Facebook CEO Mark Zuckerberg announced the decision to block Trump from Facebook and Instagram on Jan. 7, one day after a group of Trump supporters stormed the US Capitol in a bloody and deadly riot. 

“The shocking events of the last 24 hours clearly demonstrate that President Donald Trump intends to use his remaining time in office to undermine the peaceful and lawful transition of power to his elected successor, Joe Biden,” Zuckerberg wrote in the announcement. 

In the same week, Twitter announced the decision to permanently ban Trump from its platform. 

Later in January, Facebook defended its blocking of the former president, and said it was referring the call on whether to make the ban permanent to the company’s independent Oversight Board, which is made up of 20 “members from a variety of cultural and professional backgrounds,” according to its website. 

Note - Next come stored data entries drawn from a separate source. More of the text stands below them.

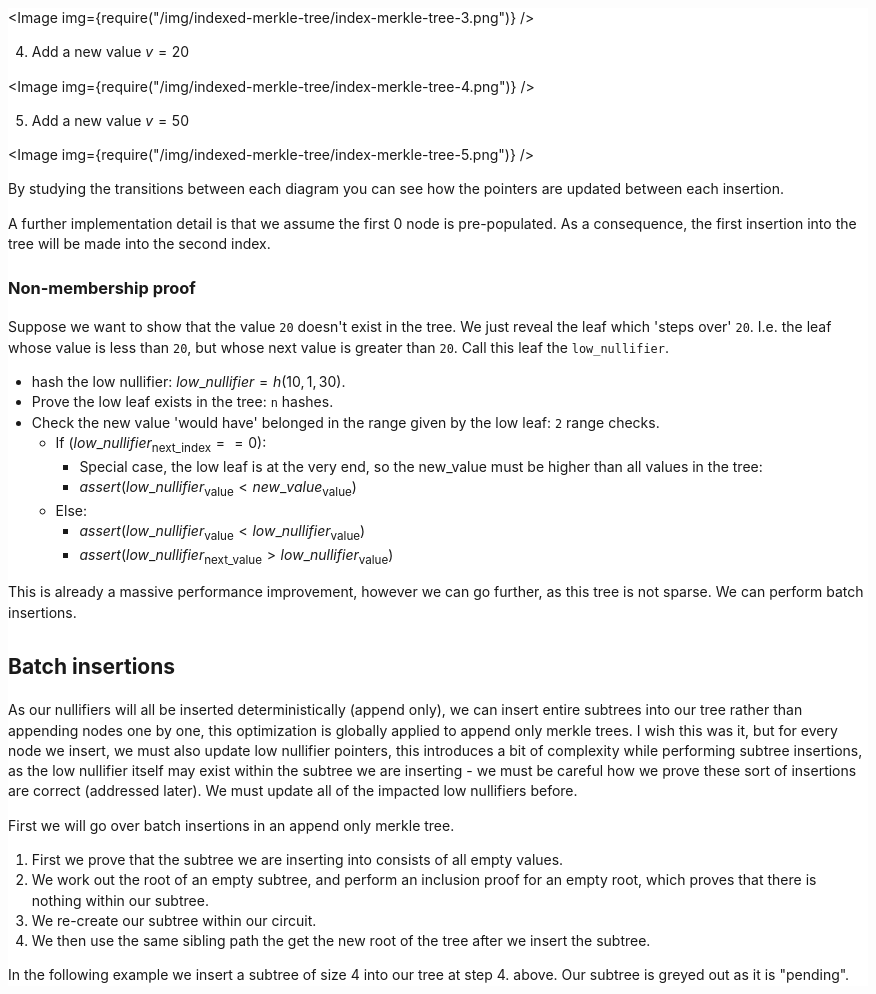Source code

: <Image img={require("/img/indexed-merkle-tree/index-merkle-tree-3.png")} />

4. Add a new value $v=20$

<Image img={require("/img/indexed-merkle-tree/index-merkle-tree-4.png")} />

5. Add a new value $v=50$

<Image img={require("/img/indexed-merkle-tree/index-merkle-tree-5.png")} />

By studying the transitions between each diagram you can see how the pointers are updated between each insertion.

A further implementation detail is that we assume the first 0 node is pre-populated. As a consequence, the first insertion into the tree will be made into the second index.

### Non-membership proof

Suppose we want to show that the value `20` doesn't exist in the tree. We just reveal the leaf which 'steps over' `20`. I.e. the leaf whose value is less than `20`, but whose next value is greater than `20`. Call this leaf the `low_nullifier`.

- hash the low nullifier: $low\_nullifier = h(10, 1, 30)$.
- Prove the low leaf exists in the tree: `n` hashes.
- Check the new value 'would have' belonged in the range given by the low leaf: `2` range checks.
  - If ($low\_nullifier_{\textsf{next\_index}} == 0$):
    - Special case, the low leaf is at the very end, so the new_value must be higher than all values in the tree:
    - $assert(low\_nullifier_{\textsf{value}} < new\_value_{\textsf{value}})$
  - Else:
    - $assert(low\_nullifier_{\textsf{value}} < low\_nullifier_{\textsf{value}})$
    - $assert(low\_nullifier_{\textsf{next\_value}} > low\_nullifier_{\textsf{value}})$

This is already a massive performance improvement, however we can go further, as this tree is not sparse. We can perform batch insertions.

## Batch insertions

As our nullifiers will all be inserted deterministically (append only), we can insert entire subtrees into our tree rather than appending nodes one by one, this optimization is globally applied to append only merkle trees. I wish this was it, but for every node we insert, we must also update low nullifier pointers, this introduces a bit of complexity while performing subtree insertions, as the low nullifier itself may exist within the subtree we are inserting - we must be careful how we prove these sort of insertions are correct (addressed later).
We must update all of the impacted low nullifiers before.

First we will go over batch insertions in an append only merkle tree.

1. First we prove that the subtree we are inserting into consists of all empty values.
1. We work out the root of an empty subtree, and perform an inclusion proof for an empty root, which proves that there is nothing within our subtree.
1. We re-create our subtree within our circuit.
1. We then use the same sibling path the get the new root of the tree after we insert the subtree.

In the following example we insert a subtree of size 4 into our tree at step 4. above. Our subtree is greyed out as it is "pending".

“The board was established last year to make the final call on some of the most difficult content decisions Facebook makes,” Nick Clegg, Facebook’s vice president of global affairs and communications, wrote in January. “It is an independent body and its decisions are binding — they can’t be overruled by CEO Mark Zuckerberg or anyone else at Facebook.”

Clegg acknowledged that the social media titan’s decision to silence a world leader was controversial and called for greater deliberation. 

“Whether you believe the decision was justified or not, many people are understandably uncomfortable with the idea that tech companies have the power to ban elected leaders. Many argue private companies like Facebook shouldn’t be making these big decisions on their own,” he wrote. “We agree.”

As of Monday, Trump remains blocked from Facebook, Instagram and Twitter. Wednesday’s ruling could reinstate his accounts on Facebook and Instagram.

In April, the board said it had extended the public comment period on the Trump case. It added that it had received over 9,000 comments, more than any other case.